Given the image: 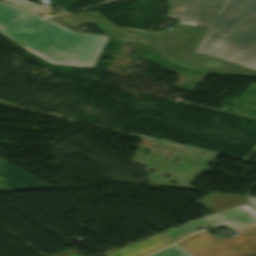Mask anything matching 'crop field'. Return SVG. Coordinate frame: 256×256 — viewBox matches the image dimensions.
I'll return each instance as SVG.
<instances>
[{
	"instance_id": "crop-field-16",
	"label": "crop field",
	"mask_w": 256,
	"mask_h": 256,
	"mask_svg": "<svg viewBox=\"0 0 256 256\" xmlns=\"http://www.w3.org/2000/svg\"><path fill=\"white\" fill-rule=\"evenodd\" d=\"M244 256H256V252L252 254L244 255Z\"/></svg>"
},
{
	"instance_id": "crop-field-3",
	"label": "crop field",
	"mask_w": 256,
	"mask_h": 256,
	"mask_svg": "<svg viewBox=\"0 0 256 256\" xmlns=\"http://www.w3.org/2000/svg\"><path fill=\"white\" fill-rule=\"evenodd\" d=\"M256 44V0H225L196 53L233 61Z\"/></svg>"
},
{
	"instance_id": "crop-field-1",
	"label": "crop field",
	"mask_w": 256,
	"mask_h": 256,
	"mask_svg": "<svg viewBox=\"0 0 256 256\" xmlns=\"http://www.w3.org/2000/svg\"><path fill=\"white\" fill-rule=\"evenodd\" d=\"M0 35L51 63L94 67L108 37L71 32L28 11L0 2Z\"/></svg>"
},
{
	"instance_id": "crop-field-15",
	"label": "crop field",
	"mask_w": 256,
	"mask_h": 256,
	"mask_svg": "<svg viewBox=\"0 0 256 256\" xmlns=\"http://www.w3.org/2000/svg\"><path fill=\"white\" fill-rule=\"evenodd\" d=\"M249 200L256 207V197H249Z\"/></svg>"
},
{
	"instance_id": "crop-field-4",
	"label": "crop field",
	"mask_w": 256,
	"mask_h": 256,
	"mask_svg": "<svg viewBox=\"0 0 256 256\" xmlns=\"http://www.w3.org/2000/svg\"><path fill=\"white\" fill-rule=\"evenodd\" d=\"M232 229L239 235L217 239L204 231L177 245L193 256H240L256 251V226Z\"/></svg>"
},
{
	"instance_id": "crop-field-12",
	"label": "crop field",
	"mask_w": 256,
	"mask_h": 256,
	"mask_svg": "<svg viewBox=\"0 0 256 256\" xmlns=\"http://www.w3.org/2000/svg\"><path fill=\"white\" fill-rule=\"evenodd\" d=\"M149 256H189L176 246L169 247L163 251L153 253Z\"/></svg>"
},
{
	"instance_id": "crop-field-6",
	"label": "crop field",
	"mask_w": 256,
	"mask_h": 256,
	"mask_svg": "<svg viewBox=\"0 0 256 256\" xmlns=\"http://www.w3.org/2000/svg\"><path fill=\"white\" fill-rule=\"evenodd\" d=\"M256 223V211L248 204L189 221L178 228L161 233L171 242L177 241L196 229L211 226H226Z\"/></svg>"
},
{
	"instance_id": "crop-field-13",
	"label": "crop field",
	"mask_w": 256,
	"mask_h": 256,
	"mask_svg": "<svg viewBox=\"0 0 256 256\" xmlns=\"http://www.w3.org/2000/svg\"><path fill=\"white\" fill-rule=\"evenodd\" d=\"M7 1L13 2L15 4H18L20 6L26 7V8L31 9V10H34V9L38 8L37 5L32 4L30 2H27L25 0H7Z\"/></svg>"
},
{
	"instance_id": "crop-field-2",
	"label": "crop field",
	"mask_w": 256,
	"mask_h": 256,
	"mask_svg": "<svg viewBox=\"0 0 256 256\" xmlns=\"http://www.w3.org/2000/svg\"><path fill=\"white\" fill-rule=\"evenodd\" d=\"M222 2L223 0H171L169 18L179 20L173 32L117 27L98 11L86 10L74 15L87 23L95 24L98 30L107 35L138 37L194 52Z\"/></svg>"
},
{
	"instance_id": "crop-field-11",
	"label": "crop field",
	"mask_w": 256,
	"mask_h": 256,
	"mask_svg": "<svg viewBox=\"0 0 256 256\" xmlns=\"http://www.w3.org/2000/svg\"><path fill=\"white\" fill-rule=\"evenodd\" d=\"M51 18L73 29L85 23L84 21L78 19L72 14L64 15L61 17H51Z\"/></svg>"
},
{
	"instance_id": "crop-field-5",
	"label": "crop field",
	"mask_w": 256,
	"mask_h": 256,
	"mask_svg": "<svg viewBox=\"0 0 256 256\" xmlns=\"http://www.w3.org/2000/svg\"><path fill=\"white\" fill-rule=\"evenodd\" d=\"M111 38L140 42V43L151 45L156 49L162 50V56L172 58L170 62L177 63L181 67H185V68H189V69H193V70H197L205 73L256 77L255 71H252L240 66H236L233 64L225 63L222 61L214 60L211 58H207L201 55L172 49L157 43H153L145 40L133 39V38H120V37H111Z\"/></svg>"
},
{
	"instance_id": "crop-field-8",
	"label": "crop field",
	"mask_w": 256,
	"mask_h": 256,
	"mask_svg": "<svg viewBox=\"0 0 256 256\" xmlns=\"http://www.w3.org/2000/svg\"><path fill=\"white\" fill-rule=\"evenodd\" d=\"M171 242L161 237L159 234L131 244L119 250L106 252V256H139L141 254L159 249Z\"/></svg>"
},
{
	"instance_id": "crop-field-9",
	"label": "crop field",
	"mask_w": 256,
	"mask_h": 256,
	"mask_svg": "<svg viewBox=\"0 0 256 256\" xmlns=\"http://www.w3.org/2000/svg\"><path fill=\"white\" fill-rule=\"evenodd\" d=\"M211 212L215 213L238 205L245 204L244 196L211 193L197 201Z\"/></svg>"
},
{
	"instance_id": "crop-field-10",
	"label": "crop field",
	"mask_w": 256,
	"mask_h": 256,
	"mask_svg": "<svg viewBox=\"0 0 256 256\" xmlns=\"http://www.w3.org/2000/svg\"><path fill=\"white\" fill-rule=\"evenodd\" d=\"M233 63L256 70V45L235 59Z\"/></svg>"
},
{
	"instance_id": "crop-field-7",
	"label": "crop field",
	"mask_w": 256,
	"mask_h": 256,
	"mask_svg": "<svg viewBox=\"0 0 256 256\" xmlns=\"http://www.w3.org/2000/svg\"><path fill=\"white\" fill-rule=\"evenodd\" d=\"M50 188L0 159V192Z\"/></svg>"
},
{
	"instance_id": "crop-field-14",
	"label": "crop field",
	"mask_w": 256,
	"mask_h": 256,
	"mask_svg": "<svg viewBox=\"0 0 256 256\" xmlns=\"http://www.w3.org/2000/svg\"><path fill=\"white\" fill-rule=\"evenodd\" d=\"M52 256H84L76 250L72 249Z\"/></svg>"
}]
</instances>
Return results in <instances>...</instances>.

__What you should do__
How many lines in the data above contain the word "instances"? Reply with the number alone.

__Output below__
3